Gib den unten stehenden Reisebericht über die Tage in Berlin vollständig und wortgetreu wieder.

• [Vorliegender Text]
━━━━

Lindenblütenstaubtage in Berlin
ein poetischer Reisebericht
von Donka Dimova (Juni 2024)
Tage
Im Juni war es und ich habe mir genau 14 Tage freiräumen können, um in Berlin zu schreiben, zu lesen, zu hören und zu sein. Rückblickend hatte ich ganz schön viel vor. Aber das merkte ich erst später.
Im Zug fuhr ich mit einem Roman von Ulrike Draesner und ich war schon in einem kleinen Wörterrausch, machte mir Notizen, suchte nach Themen und schwankte zwischen Philosophie und Poesie. Als wenige Tage später die Autorin bei einer Veranstaltung im Haus für Poesie neben mir saß, war ich doch sprachlos und konnte ihr nichts von meinen Zuggedanken erzählen.
Aus dem Zug ausgestiegen traf ich am futuristischen Ameisenhaufen – Berlin Hauptbahnhof – die Bremer Autorin Frauke Schumacher. Sie war die Nachwuchsstipendiatin im Jahr vor mir und hatte genauso viele Zweifel an ihrem Buchprojekt wie ich, denn sie hatte noch keinen Verlag. So teilten wir beide die Berliner Mittagssonne, ermutigende Worte und das Versprechen weiter zu machen.

━━━━

• [Bereitgestelltes Material]

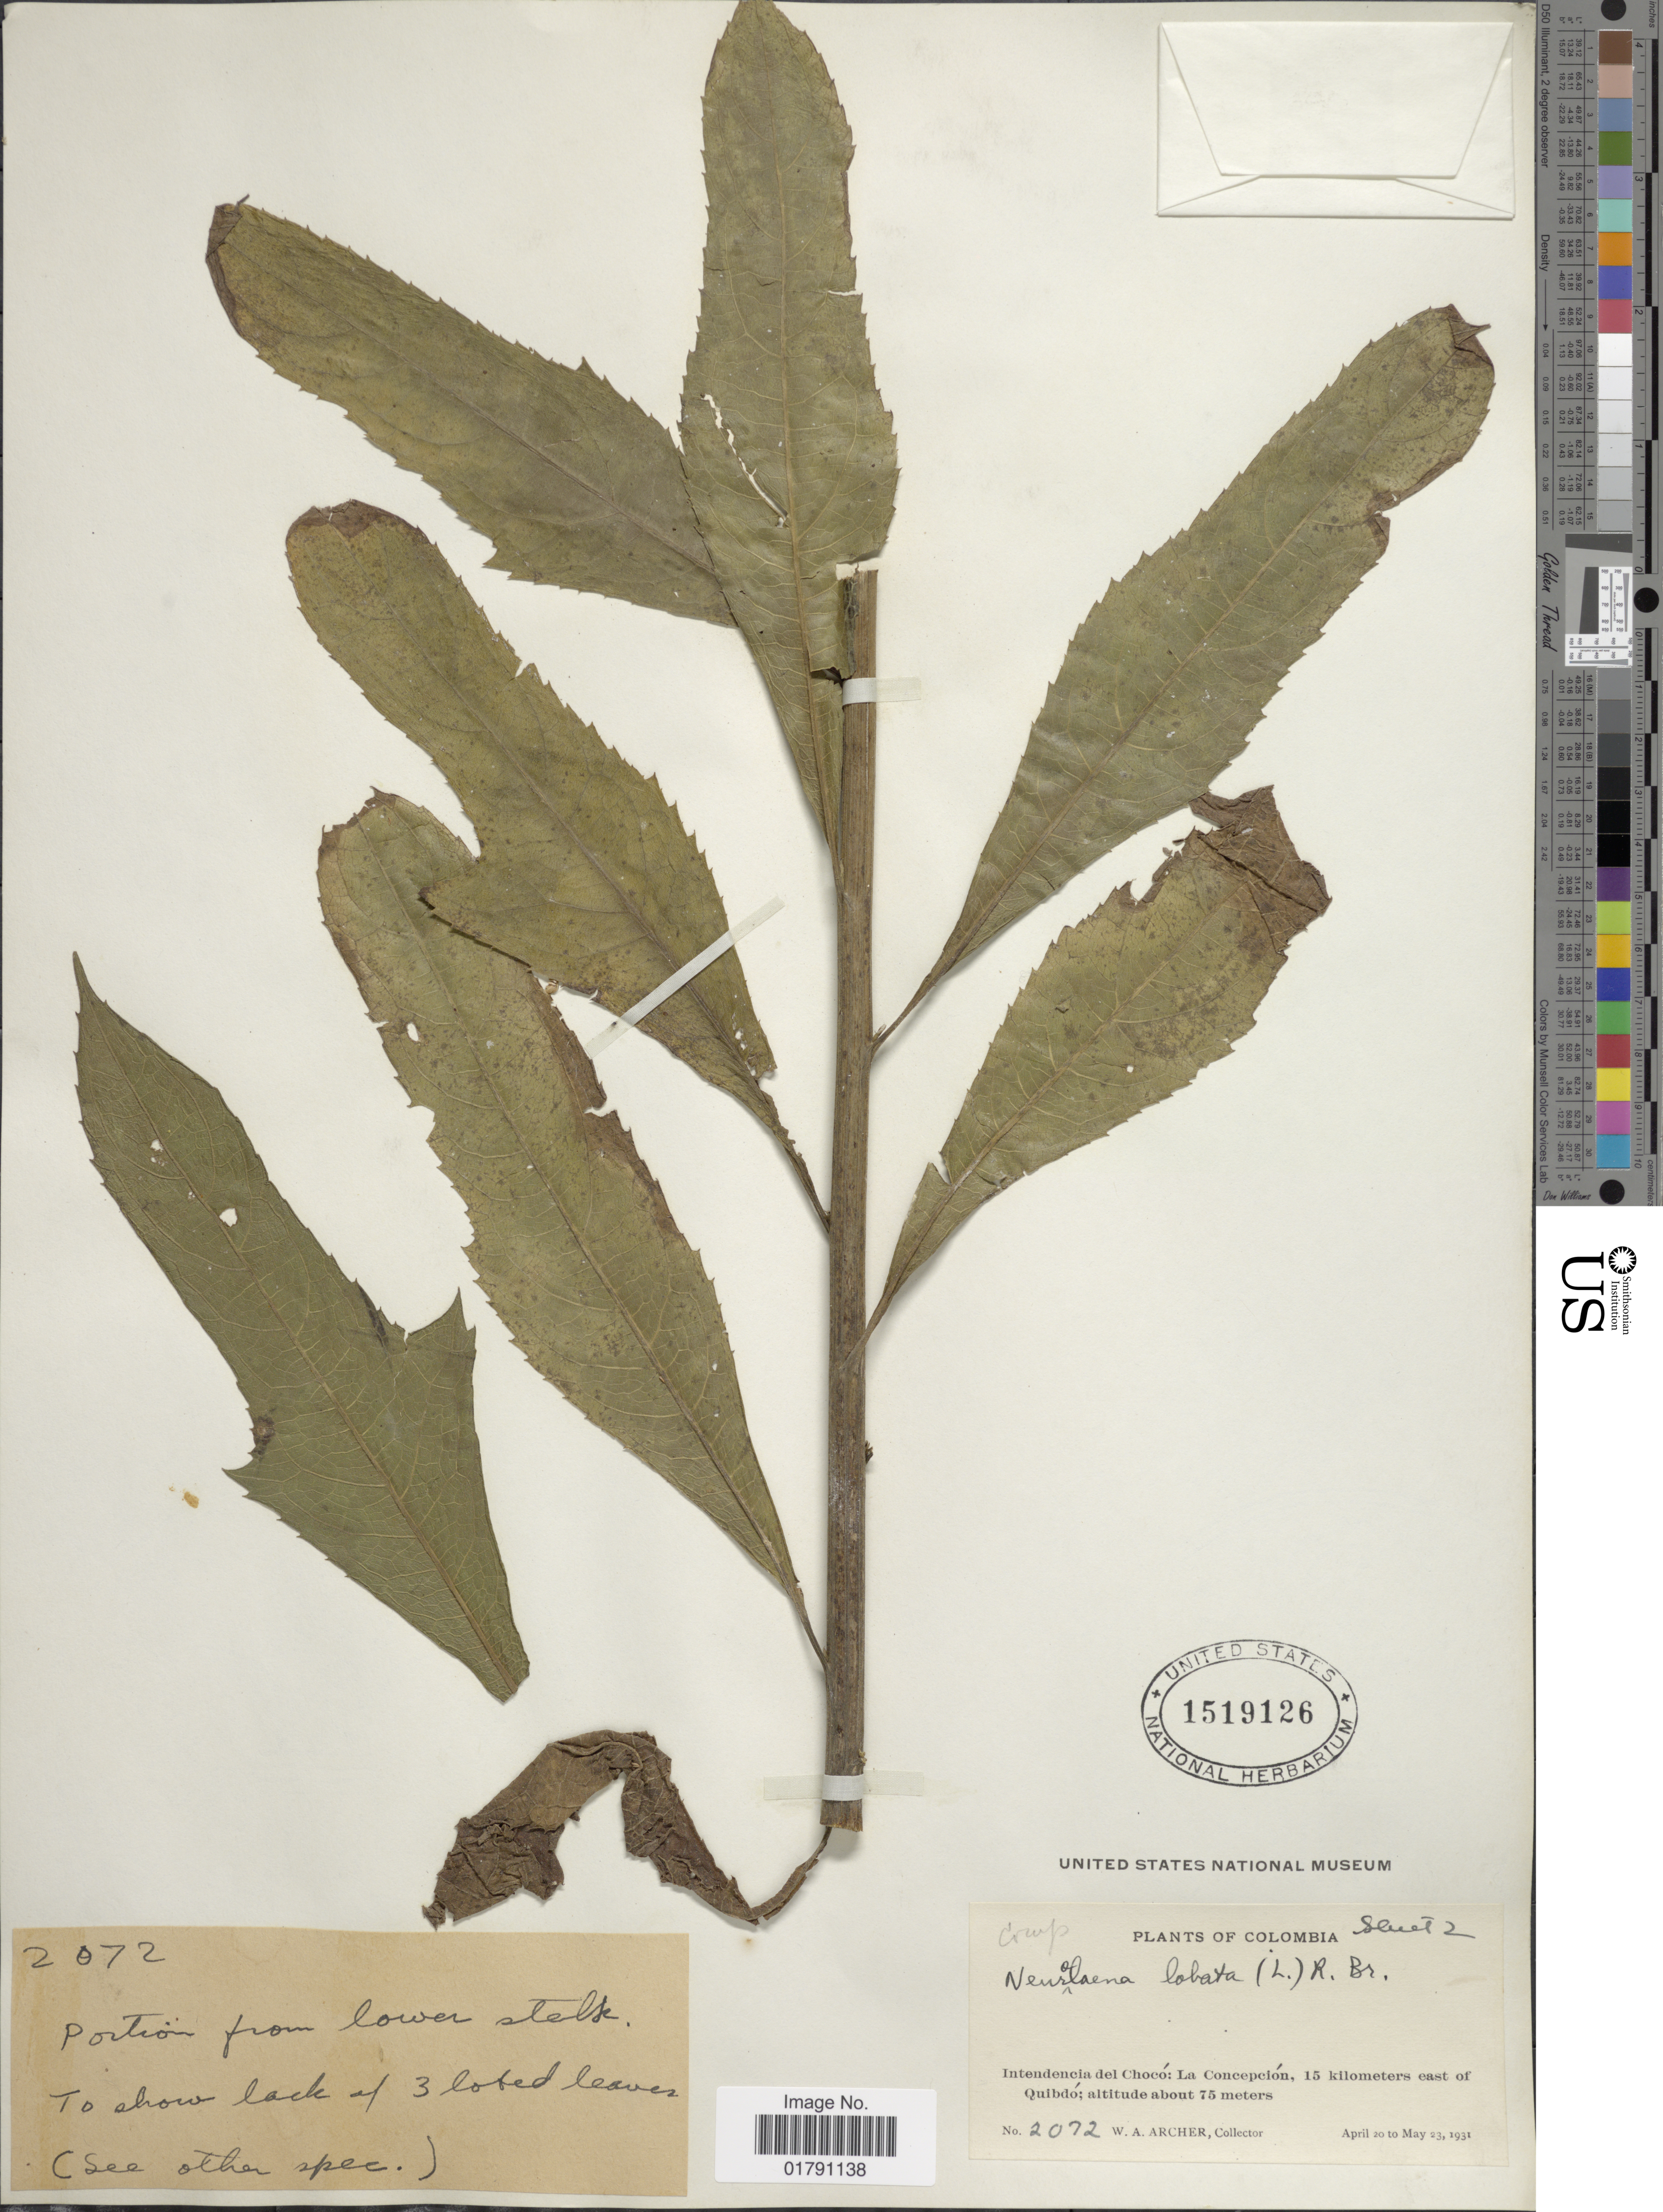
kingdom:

━━━━

• [Ergebnis]
Lindenblütenstaubtage in Berlin
ein poetischer Reisebericht
von Donka Dimova (Juni 2024)
Tage
Im Juni war es und ich habe mir genau 14 Tage freiräumen können, um in Berlin zu schreiben, zu lesen, zu hören und zu sein. Rückblickend hatte ich ganz schön viel vor. Aber das merkte ich erst später.
Im Zug fuhr ich mit einem Roman von Ulrike Draesner und ich war schon in einem kleinen Wörterrausch, machte mir Notizen, suchte nach Themen und schwankte zwischen Philosophie und Poesie. Als wenige Tage später die Autorin bei einer Veranstaltung im Haus für Poesie neben mir saß, war ich doch sprachlos und konnte ihr nichts von meinen Zuggedanken erzählen.
Aus dem Zug ausgestiegen traf ich am futuristischen Ameisenhaufen – Berlin Hauptbahnhof – die Bremer Autorin Frauke Schumacher. Sie war die Nachwuchsstipendiatin im Jahr vor mir und hatte genauso viele Zweifel an ihrem Buchprojekt wie ich, denn sie hatte noch keinen Verlag. So teilten wir beide die Berliner Mittagssonne, ermutigende Worte und das Versprechen weiter zu machen.